** RAW DATA follows **

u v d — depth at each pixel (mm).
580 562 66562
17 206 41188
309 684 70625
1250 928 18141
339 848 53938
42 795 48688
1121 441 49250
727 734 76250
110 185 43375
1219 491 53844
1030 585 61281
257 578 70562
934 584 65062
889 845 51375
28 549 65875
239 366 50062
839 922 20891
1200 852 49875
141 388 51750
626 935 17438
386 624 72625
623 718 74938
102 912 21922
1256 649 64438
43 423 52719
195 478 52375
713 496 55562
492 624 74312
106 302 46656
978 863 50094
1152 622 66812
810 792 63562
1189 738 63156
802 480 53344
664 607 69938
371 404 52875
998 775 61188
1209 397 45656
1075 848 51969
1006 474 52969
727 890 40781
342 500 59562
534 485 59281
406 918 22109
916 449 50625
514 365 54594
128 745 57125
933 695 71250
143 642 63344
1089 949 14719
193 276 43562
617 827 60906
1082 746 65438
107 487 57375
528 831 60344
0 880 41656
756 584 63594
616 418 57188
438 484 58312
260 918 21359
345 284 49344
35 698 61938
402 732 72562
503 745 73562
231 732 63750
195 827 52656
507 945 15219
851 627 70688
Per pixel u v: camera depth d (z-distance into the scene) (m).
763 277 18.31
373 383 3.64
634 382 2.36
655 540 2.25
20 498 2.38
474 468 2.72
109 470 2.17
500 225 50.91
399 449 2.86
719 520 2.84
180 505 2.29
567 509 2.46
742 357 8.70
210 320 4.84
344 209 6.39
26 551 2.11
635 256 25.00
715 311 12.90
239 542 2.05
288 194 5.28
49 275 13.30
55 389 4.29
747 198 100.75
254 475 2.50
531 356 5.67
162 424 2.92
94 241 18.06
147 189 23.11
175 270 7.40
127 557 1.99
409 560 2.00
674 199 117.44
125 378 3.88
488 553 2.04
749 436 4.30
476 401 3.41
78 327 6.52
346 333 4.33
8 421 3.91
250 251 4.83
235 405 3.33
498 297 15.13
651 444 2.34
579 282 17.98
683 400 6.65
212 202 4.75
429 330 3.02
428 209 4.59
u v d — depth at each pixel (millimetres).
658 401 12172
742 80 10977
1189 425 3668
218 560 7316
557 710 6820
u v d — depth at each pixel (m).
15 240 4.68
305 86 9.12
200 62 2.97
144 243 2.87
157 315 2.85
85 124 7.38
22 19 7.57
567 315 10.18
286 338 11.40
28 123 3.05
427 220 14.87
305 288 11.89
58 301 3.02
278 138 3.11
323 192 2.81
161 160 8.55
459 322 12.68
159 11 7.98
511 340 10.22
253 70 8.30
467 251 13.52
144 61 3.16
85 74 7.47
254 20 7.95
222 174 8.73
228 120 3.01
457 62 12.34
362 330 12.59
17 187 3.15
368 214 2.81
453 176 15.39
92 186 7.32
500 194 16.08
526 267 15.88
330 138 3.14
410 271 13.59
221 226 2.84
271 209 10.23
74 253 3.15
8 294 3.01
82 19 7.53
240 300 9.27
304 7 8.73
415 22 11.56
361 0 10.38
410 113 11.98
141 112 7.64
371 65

** End of RAW DATA **

AIM OF THE TASK:
Whatever else the listing above holds, retype exactly only the lines from the one containing "1256 649 64438" to the one containing "851 627 70688", both ends kept.

EXERCISE RESULT:
1256 649 64438
43 423 52719
195 478 52375
713 496 55562
492 624 74312
106 302 46656
978 863 50094
1152 622 66812
810 792 63562
1189 738 63156
802 480 53344
664 607 69938
371 404 52875
998 775 61188
1209 397 45656
1075 848 51969
1006 474 52969
727 890 40781
342 500 59562
534 485 59281
406 918 22109
916 449 50625
514 365 54594
128 745 57125
933 695 71250
143 642 63344
1089 949 14719
193 276 43562
617 827 60906
1082 746 65438
107 487 57375
528 831 60344
0 880 41656
756 584 63594
616 418 57188
438 484 58312
260 918 21359
345 284 49344
35 698 61938
402 732 72562
503 745 73562
231 732 63750
195 827 52656
507 945 15219
851 627 70688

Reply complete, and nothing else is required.